EDITORIAL: Leaving on a sour note
- Rep. Kevin Schreiber, D-York City, announced he will not run for re-election after all.
- Local Democrats have asked for letters from people interested in the spot on the ballot.
Kevin Schreiber has been a good state representative for the 95th District for three years.
He reaches out to his constituents constantly, from an annual Instagram contest to promote tourism in York County, to holding shredding events to allow city residents to get rid of sensitive documents for free, to being named a Humane Pennsylvania Legislator for his work promoting animal welfare.
His long, golden curls are easily visible at event after event, from First Fridays to school rallies to gatherings to send cards to troops stationed overseas for the holidays.
So it's a little hard to say this, but he's leaving on a sour note.
Schreiber, D-York City, announced Aug. 4 that he will not stand for election for a third term after all. As of Dec. 1, he's going to be the president and CEO of the York County Economic Alliance.
Which is fine. He's sure to be a good economic cheerleader for all of York County.
But his timing is unfortunate.
Schreiber announced in February he was running for re-election and, not surprising for a two-term incumbent, his was the only name on the Democratic side of the ballot in the May primary.
Had he instead declared at that time he would not be a candidate, it's likely a wide field of Democrats would have come out of the woodwork to run for the open seat, and voters would have decided who was best suited to take on Republican Joel Sears in the general election.
Sears is the president of a software company and former board member for York Suburban School District and Lincoln Intermediate Unit and was not contested in the Republican primary.

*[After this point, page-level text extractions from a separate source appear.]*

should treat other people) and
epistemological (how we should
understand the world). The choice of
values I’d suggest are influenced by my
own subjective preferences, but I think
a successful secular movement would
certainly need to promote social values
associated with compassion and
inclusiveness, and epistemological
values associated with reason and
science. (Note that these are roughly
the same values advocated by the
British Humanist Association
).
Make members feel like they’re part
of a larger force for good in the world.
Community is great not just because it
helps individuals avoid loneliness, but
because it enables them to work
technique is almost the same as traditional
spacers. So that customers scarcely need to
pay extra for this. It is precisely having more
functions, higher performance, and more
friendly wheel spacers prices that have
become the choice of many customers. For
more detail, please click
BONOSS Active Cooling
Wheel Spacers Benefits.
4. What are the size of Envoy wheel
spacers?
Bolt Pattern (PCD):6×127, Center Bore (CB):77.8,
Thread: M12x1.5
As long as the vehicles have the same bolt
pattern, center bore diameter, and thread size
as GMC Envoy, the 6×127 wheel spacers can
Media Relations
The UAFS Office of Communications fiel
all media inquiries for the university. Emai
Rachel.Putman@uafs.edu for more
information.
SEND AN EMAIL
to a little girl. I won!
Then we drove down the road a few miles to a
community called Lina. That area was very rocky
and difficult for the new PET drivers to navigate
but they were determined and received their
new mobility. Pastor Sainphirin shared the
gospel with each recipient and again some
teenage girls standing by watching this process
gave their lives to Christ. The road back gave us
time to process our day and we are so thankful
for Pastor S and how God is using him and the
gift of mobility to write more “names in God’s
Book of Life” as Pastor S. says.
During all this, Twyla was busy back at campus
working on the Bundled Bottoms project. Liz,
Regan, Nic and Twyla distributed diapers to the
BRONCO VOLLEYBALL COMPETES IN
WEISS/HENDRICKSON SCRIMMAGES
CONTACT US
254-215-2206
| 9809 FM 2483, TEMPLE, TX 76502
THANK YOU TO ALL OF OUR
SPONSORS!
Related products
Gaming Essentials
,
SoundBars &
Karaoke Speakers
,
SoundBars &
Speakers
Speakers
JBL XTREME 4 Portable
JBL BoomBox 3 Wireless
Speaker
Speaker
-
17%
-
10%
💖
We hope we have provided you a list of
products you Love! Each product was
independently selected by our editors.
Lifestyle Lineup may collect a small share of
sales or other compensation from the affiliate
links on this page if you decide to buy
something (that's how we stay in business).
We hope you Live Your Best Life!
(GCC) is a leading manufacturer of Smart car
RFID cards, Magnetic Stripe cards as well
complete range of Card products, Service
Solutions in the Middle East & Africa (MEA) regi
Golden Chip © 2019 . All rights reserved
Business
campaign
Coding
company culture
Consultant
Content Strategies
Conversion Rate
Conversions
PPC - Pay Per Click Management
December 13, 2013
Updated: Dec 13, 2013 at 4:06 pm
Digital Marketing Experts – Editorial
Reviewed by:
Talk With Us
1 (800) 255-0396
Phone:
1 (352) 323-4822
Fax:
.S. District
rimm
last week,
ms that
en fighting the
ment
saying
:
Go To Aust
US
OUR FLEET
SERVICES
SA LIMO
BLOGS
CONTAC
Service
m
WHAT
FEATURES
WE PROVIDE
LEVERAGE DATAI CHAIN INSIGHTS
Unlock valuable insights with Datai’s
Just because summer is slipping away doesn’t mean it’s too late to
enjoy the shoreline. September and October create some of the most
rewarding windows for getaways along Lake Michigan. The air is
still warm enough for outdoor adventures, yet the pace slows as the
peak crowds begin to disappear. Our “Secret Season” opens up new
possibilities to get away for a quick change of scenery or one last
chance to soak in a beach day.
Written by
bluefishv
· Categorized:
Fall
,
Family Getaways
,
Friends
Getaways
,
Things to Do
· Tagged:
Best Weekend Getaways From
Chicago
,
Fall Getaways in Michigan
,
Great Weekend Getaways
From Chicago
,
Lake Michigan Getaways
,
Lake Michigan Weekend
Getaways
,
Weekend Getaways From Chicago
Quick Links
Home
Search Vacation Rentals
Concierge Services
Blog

The timing of Schreiber's decision last week means now the local Democratic committee will choose Sears' challenger — and the committee members have very little time to make that decision before the Aug. 25 deadline to add a candidate's name to the ballot.
The committee is taking letters from anyone — that is to say, any registered Democrats living in the district — who wants to be considered. The letters are due by Friday, and the committee will conduct public interviews on Aug. 17. No long primary campaigns to get through, no waiting for returns to come in.
It seems fair to point out that Schreiber himself was handpicked by the local committee.
Then-state Rep. Eugene DePasquale ran for the 95th in 2012, while he was also on the ballot for state auditor general. The Democratic and Republican committees picked their candidates after DePasquale assumed the state office in January 2013, and a special election was held during the primary election in May 2013, which Schreiber won. He then handily won re-election in 2014.
And in August 2006, DePasquale, then a deputy secretary with the state Department of Environmental Protection, was picked by the committee to replace Rep. Steve Stetler on the ballot for that general election.
Stetler, who resigned the seat he had held since 1991 in September 2006 to become executive director of the Pennsylvania Economy League, went on to become the head of the state Department of Revenue in November 2008, then resigned that post in December 2009, hours before being charged with misusing public funds and state employees from 2002 to 2006, when he was head of the House Democratic Campaign Committee. He was found guilty of six felony offenses in June 2012 and sentenced to 14-48 months in jail. He was released last year.
The 95th District is heavily Democratic and last elected a Republican in the mid-'80s, so it's more than likely that whoever replaces Schreiber on the ballot will be heading to Harrisburg in January and staying in the seat pretty much as long as he or she wants.
It's a shame that person will be the third one in a row chosen by a handful of committee leaders rather than primary voters.